Damn, I got 6th. I had to play Marlinpie in the 3rd round...
The casuals were great through, did really good after I got comfortable.


----------



## Pringer Lagann (Mar 2, 2008)

I'm not going to be playing for a while. Since last time I checked, my shoulder is what connects my arm to my body and having it separated is kinda hinders me from enjoying the awesomeness of GG


----------



## Final Ultima (Mar 2, 2008)

I just got back from the RanBat I was attending. 1st place at long last.

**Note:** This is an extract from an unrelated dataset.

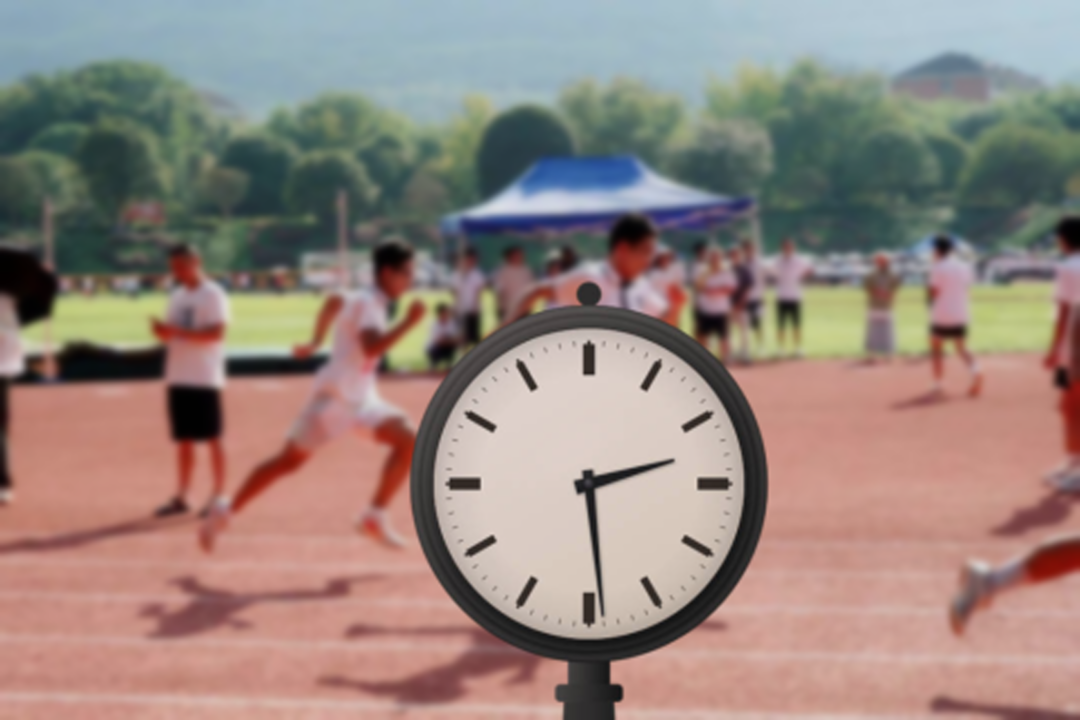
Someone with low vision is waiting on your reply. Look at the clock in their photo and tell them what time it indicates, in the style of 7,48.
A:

After today, I think my new motto has got to be: "My quest in life is to see how many times I can get away with random Grand Vipers."


----------



## Aruarian (Mar 2, 2008)

And then regret the time when you get ganked by doing that. XD


----------



## Final Ultima (Mar 2, 2008)

True. XD

However, sometimes you just need to be bold enough to do something high-risk. Such a tactic compliments Sol well. If you manage to catch with a Grand Viper and then mash out the Clean Hit (unfortunately, I was far less consistent with that on the day than I was the night before, 100% success turned into about 33% success), you're looking at epic damage for zero tension.

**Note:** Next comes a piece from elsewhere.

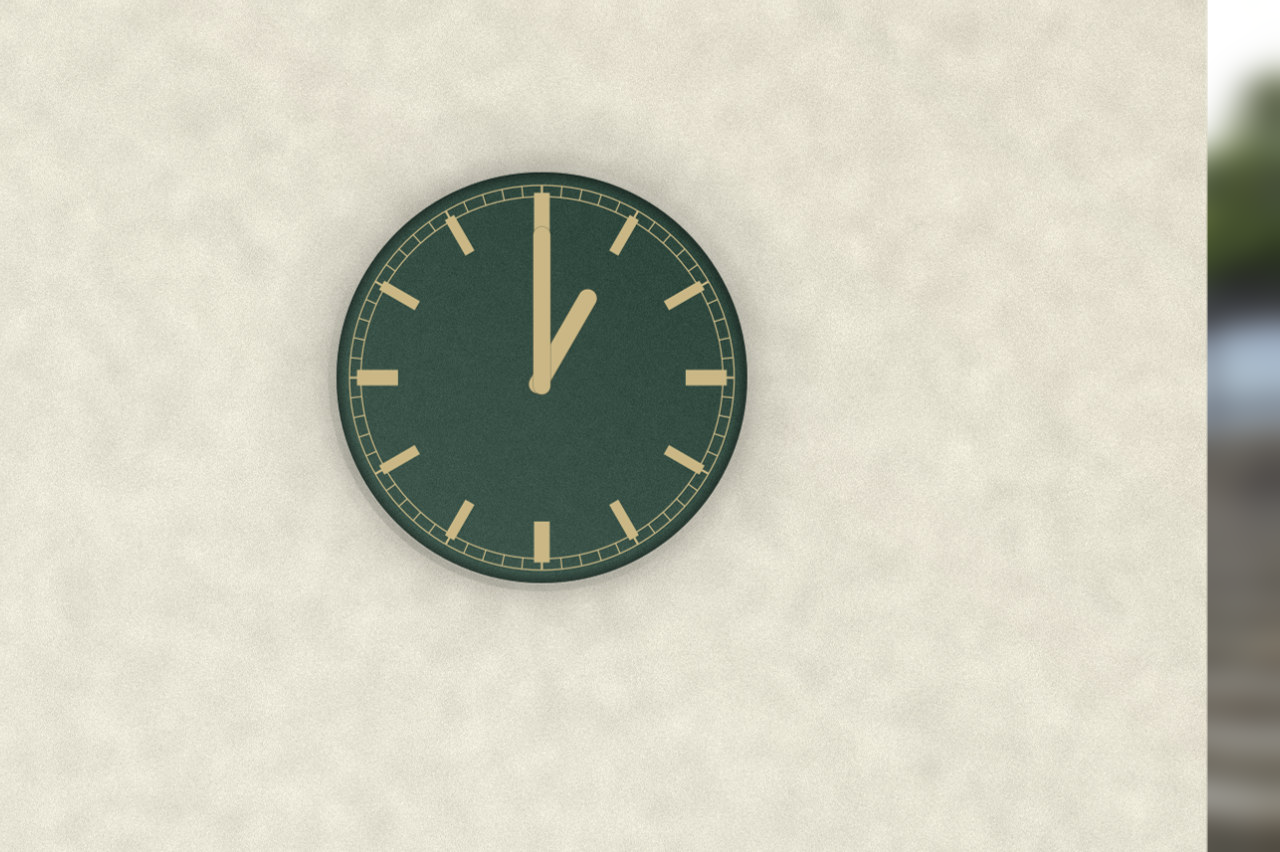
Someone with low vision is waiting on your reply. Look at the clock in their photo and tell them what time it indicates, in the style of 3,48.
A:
1,00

It's not as if I did it whenever I felt the urge to anyway, it was mostly when I tried to predict an attack that Grand Viper successfully goes underneath.

Some attempts were messier than others. XD

To be honest, I got away with murder in that RanBat.


----------



## Aruarian (Mar 2, 2008)

Any decent Slayer players? :3


----------



## Pringer Lagann (Mar 2, 2008)

I was trying to get a handle on him, but I'm out of action for at least two weeks


----------



## Biscuits (Mar 3, 2008)

Anthony J. Crowley said:


> Any decent Slayer players? :3


The guy he played in the finals was a Slayer...

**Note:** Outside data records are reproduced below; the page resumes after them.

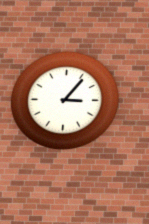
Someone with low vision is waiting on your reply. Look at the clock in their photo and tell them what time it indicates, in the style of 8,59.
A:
3,06
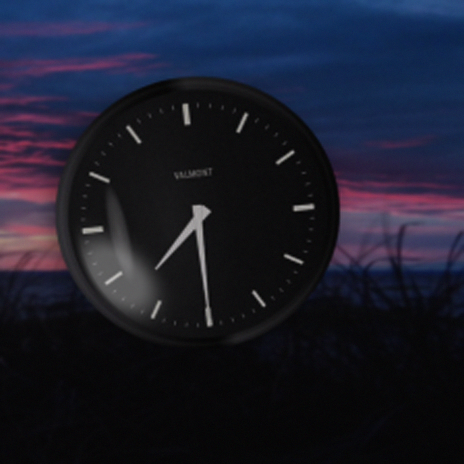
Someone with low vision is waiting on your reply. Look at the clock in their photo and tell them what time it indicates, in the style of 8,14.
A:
7,30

I played about 4 different Slayers in my event, but none of them were very good.


----------



## Pringer Lagann (Mar 3, 2008)

Skeets said:


> The guy he played in the finals was a Slayer...
> 
> I played about 4 different Slayers in my event, but none of them were very good.



Last time I checked, he was difficult to master


----------



## Biscuits (Mar 3, 2008)

Every character is, but Slayer is one of the easiest characters to win with.


----------



## Pringer Lagann (Mar 3, 2008)

Skeets said:


> Every character is, but Slayer is one of the easiest characters to win with.



True, if you know what you're doing obviously.


----------



## shinjowy (Mar 3, 2008)

Congrats, Final Ultima!! I guess all that practice has finally paid off, yea? 
And winning using such highly risky moves must have made it all the sweeter. Actually, when versing Sol i try to watch out so much for his VV that I sometimes forget about Grand Viper, so I actually do get caught in that attacks at times. XD


----------



## Final Ultima (Mar 3, 2008)

I think I got away with Grand Viper purely because the other players weren't used to a low-profile move with that kind of range. It even goes under stuff like Faust's poison bottle.

As for Volcanic Viper, I find that while I'm always aware that it's there (for instance, when I get staggered by something I think I can mash out of, I almost always mash out a Volcanic Viper), I don't spam it as like I used to back in Slash, both because I hadn't been playing long enough at the time to appreciate how easily it can be baited and because in Slash, Volcanic Viper did monstrous damage for what it is.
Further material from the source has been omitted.